24 July: A baby killer whale is pushed by her mother after the birth of the canadian coast near Victoria, British Columbia.
(Center for Whale Research via AP)
A mourning orca continued to carry her dead calf for a fifth straight day on Saturday, which is a rare occurrence in nature and is supposed to mourn.
J35, a member of the endangered southern resident family of the killer whales, gave birth to her calf on Tuesday only to watch it die within a half hour.
“The baby was newborn had no mud. It continued to sink, and the mother would raise it from the surface,” Ken Balcomb, a senior researcher at the Center for Whale Research on San Juan Island, Washington State, said:
Since then, they that the calf body around on its nose, diving to pick it up if it falls off. She was last observed at the beginning of the evening on Saturday in the Canadian waters.
Scientists have documented grieving behaviour of other animals with close social ties in small, close-knit groups, observed wearing of newborns who did not survive.
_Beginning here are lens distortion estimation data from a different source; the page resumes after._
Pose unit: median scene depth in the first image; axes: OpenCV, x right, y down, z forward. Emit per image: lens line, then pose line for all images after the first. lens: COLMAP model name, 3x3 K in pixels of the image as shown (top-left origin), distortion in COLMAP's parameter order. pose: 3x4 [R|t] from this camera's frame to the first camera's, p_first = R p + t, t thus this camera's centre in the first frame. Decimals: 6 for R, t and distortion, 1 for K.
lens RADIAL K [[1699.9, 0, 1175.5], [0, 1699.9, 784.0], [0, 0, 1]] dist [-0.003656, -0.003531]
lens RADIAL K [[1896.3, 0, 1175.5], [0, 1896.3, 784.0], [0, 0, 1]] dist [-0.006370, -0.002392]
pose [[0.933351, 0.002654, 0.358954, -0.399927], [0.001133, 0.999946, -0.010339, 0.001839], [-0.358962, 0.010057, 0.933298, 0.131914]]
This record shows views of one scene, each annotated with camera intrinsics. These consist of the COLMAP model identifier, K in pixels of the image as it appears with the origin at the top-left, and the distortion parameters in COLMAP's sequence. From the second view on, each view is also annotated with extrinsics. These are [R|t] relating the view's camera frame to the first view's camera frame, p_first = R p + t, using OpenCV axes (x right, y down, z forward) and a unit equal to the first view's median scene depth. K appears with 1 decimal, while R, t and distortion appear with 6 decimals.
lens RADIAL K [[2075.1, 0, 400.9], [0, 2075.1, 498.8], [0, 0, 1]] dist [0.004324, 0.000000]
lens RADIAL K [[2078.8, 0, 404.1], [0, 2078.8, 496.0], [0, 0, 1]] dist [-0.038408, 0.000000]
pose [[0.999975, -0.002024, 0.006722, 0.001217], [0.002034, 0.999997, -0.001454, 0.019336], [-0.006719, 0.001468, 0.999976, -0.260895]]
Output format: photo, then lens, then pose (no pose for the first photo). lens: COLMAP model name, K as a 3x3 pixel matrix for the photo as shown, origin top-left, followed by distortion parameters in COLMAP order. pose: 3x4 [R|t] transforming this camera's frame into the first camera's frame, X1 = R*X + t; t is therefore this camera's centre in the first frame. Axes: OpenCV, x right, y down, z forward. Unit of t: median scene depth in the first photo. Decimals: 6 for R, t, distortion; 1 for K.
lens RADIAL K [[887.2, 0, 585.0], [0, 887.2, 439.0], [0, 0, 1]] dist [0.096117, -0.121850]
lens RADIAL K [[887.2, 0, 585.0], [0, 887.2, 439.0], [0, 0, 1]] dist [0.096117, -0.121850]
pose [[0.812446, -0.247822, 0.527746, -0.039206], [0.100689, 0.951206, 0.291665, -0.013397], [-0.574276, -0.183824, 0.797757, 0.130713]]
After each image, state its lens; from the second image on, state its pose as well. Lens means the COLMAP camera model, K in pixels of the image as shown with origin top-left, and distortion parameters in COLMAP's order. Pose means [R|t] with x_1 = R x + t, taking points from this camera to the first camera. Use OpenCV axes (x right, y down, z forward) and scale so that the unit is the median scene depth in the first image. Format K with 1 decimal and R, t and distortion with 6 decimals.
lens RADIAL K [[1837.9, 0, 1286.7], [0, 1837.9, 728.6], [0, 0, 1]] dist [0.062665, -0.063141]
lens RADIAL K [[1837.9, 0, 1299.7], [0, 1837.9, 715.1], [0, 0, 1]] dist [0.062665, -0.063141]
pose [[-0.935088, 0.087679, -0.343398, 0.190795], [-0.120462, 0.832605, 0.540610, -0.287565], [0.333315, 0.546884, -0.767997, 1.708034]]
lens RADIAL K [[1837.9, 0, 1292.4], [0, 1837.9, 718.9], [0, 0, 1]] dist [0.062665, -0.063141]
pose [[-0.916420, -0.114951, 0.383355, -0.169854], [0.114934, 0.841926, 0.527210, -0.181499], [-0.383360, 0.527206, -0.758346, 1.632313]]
The baby orca was the first calf born in the three years before the endangered orcas, the Center for Whale Research said.
Seven species in seven geographical regions of three oceans have been documented wearing the body of their dead young, including Risso’s dolphin in the Indian Ocean, the Indo-Pacific bottle-nosed dolphin and the spinner dolphins in the Red Sea, and pilot whales in the North Atlantic ocean.
But more than 24 hours of mourning is a rare phenomenon, says Deborah Giles, a scientist from the University of Washington Center for Conservation Biology and director of research for the non-profit Wild Orca.
“It is terrible. This is an animal is a living being,” Giles told the AP. “It understands the social relationships that it has with the rest of his family members. She carried the calf in her belly from 17 to 18 months, they are connected and they don’t want to let go. It is that simple. They mourn.”
J35 the news came, just as the investigators were also keeping track of a 4-year-old in the south-resident who is ill, and whose survival may be in doubt due to the loss of body fat.
Researchers are increasingly concerned with the fate of the southern residents, who are the face of three major challenges for their survival as a species: toxins, vessel traffic and the lack of sufficient food (their primary food source is chinook salmon
The most recent census of the killer whales has shown that they are number 75 in the area, across three southern resident pods. For the last three years no new calves are born to the shrinking of whales in the Pacific Northwest.